═══ STORED DATA
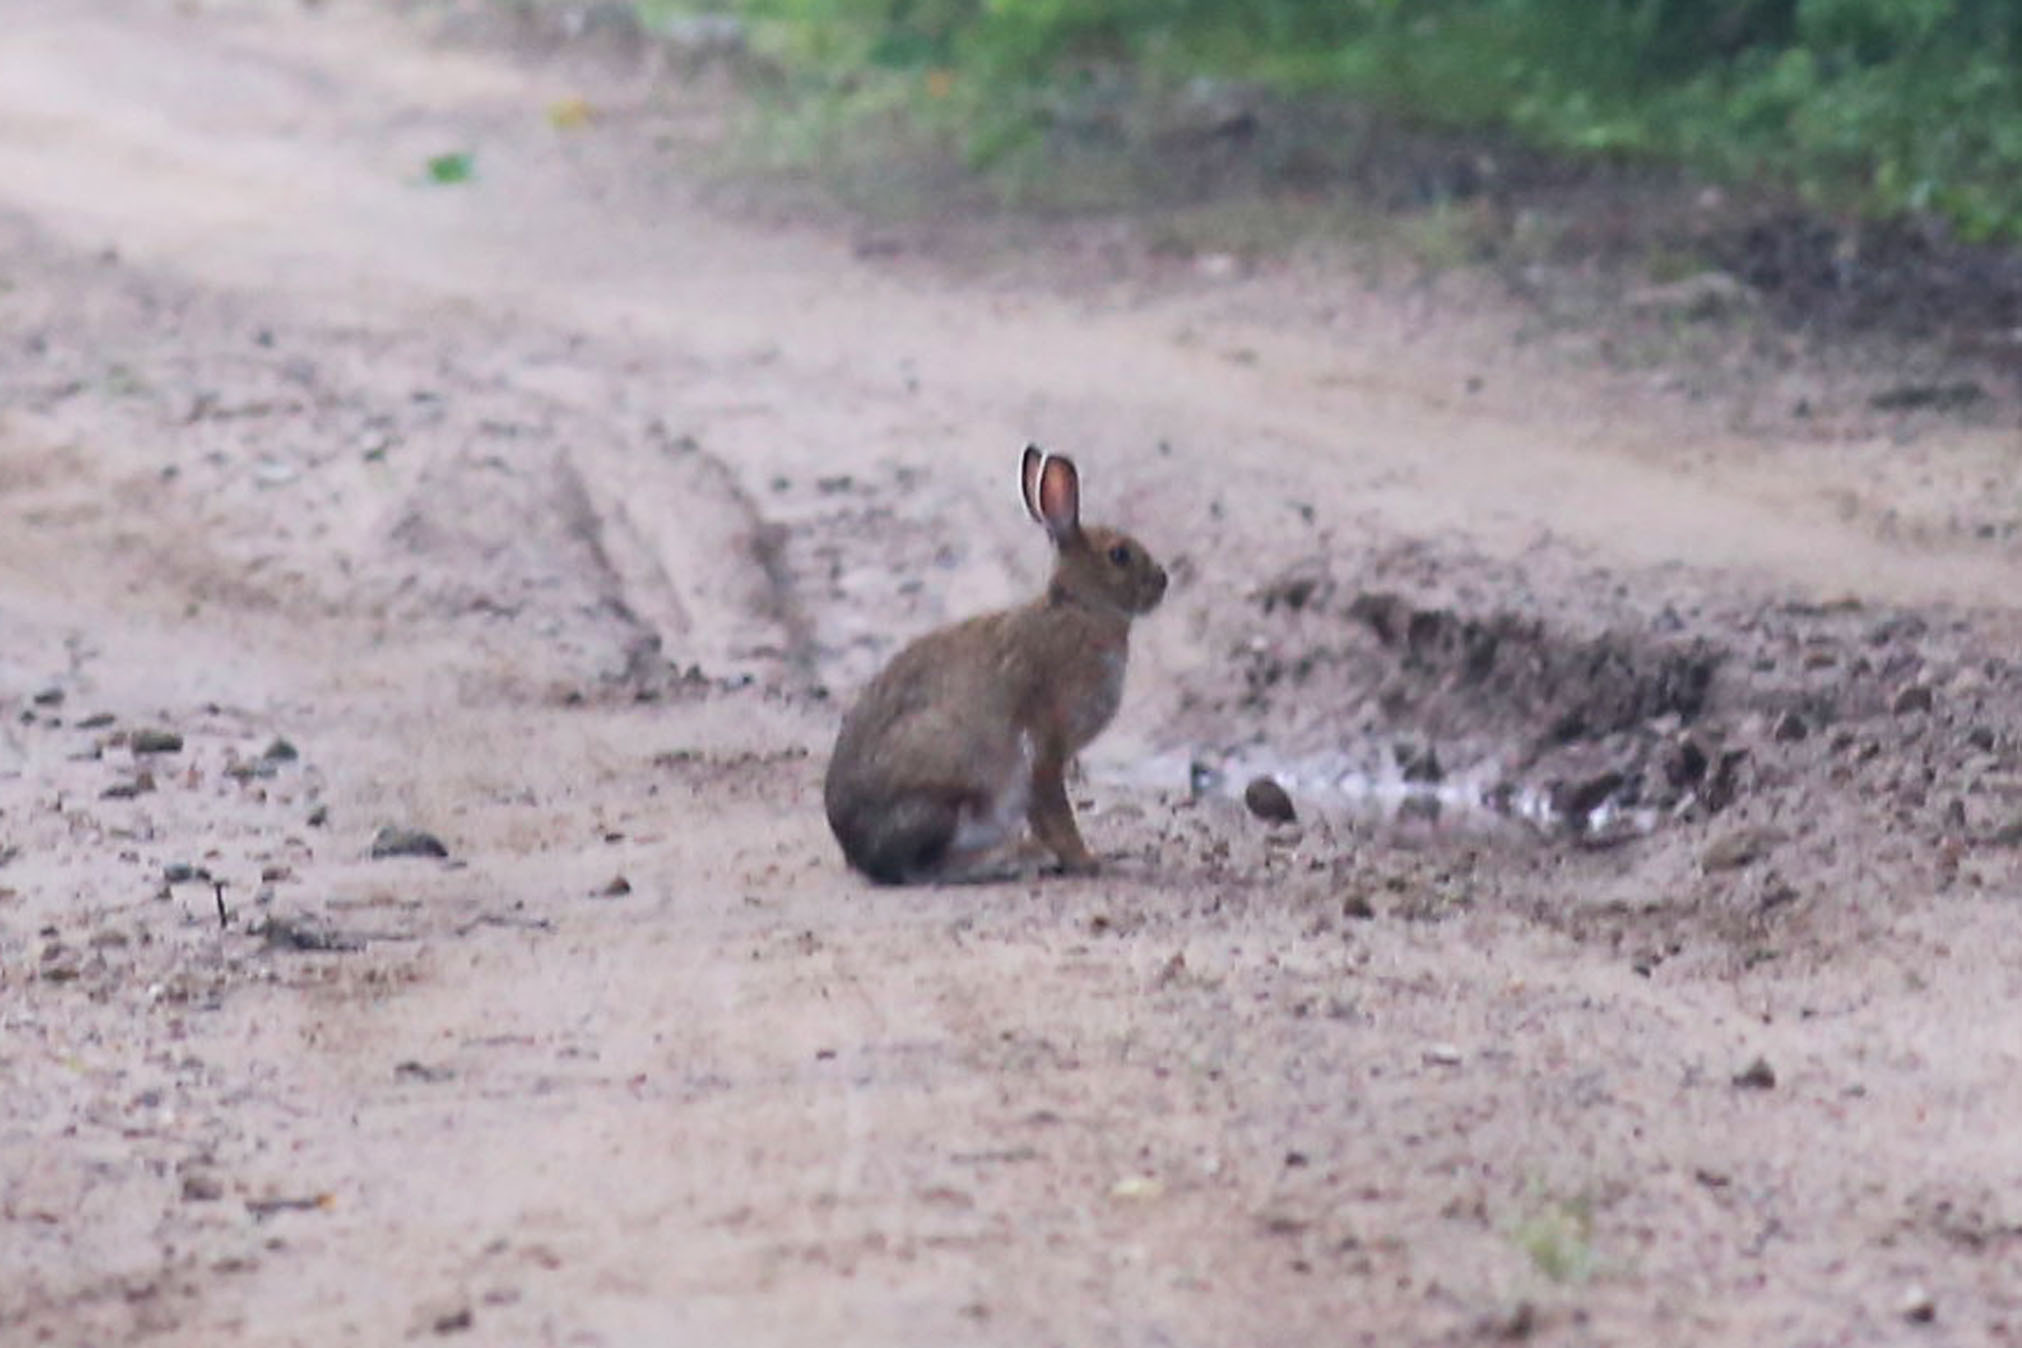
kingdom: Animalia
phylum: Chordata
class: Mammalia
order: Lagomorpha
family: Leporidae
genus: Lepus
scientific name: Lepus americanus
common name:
══════
◆ THE TASK
Can you write out every line of the records above, word for word, leaving out the pictures?

◆ EXERCISE RESPONSE
kingdom: Animalia
phylum: Chordata
class: Mammalia
order: Lagomorpha
family: Leporidae
genus: Lepus
scientific name: Lepus americanus
common name:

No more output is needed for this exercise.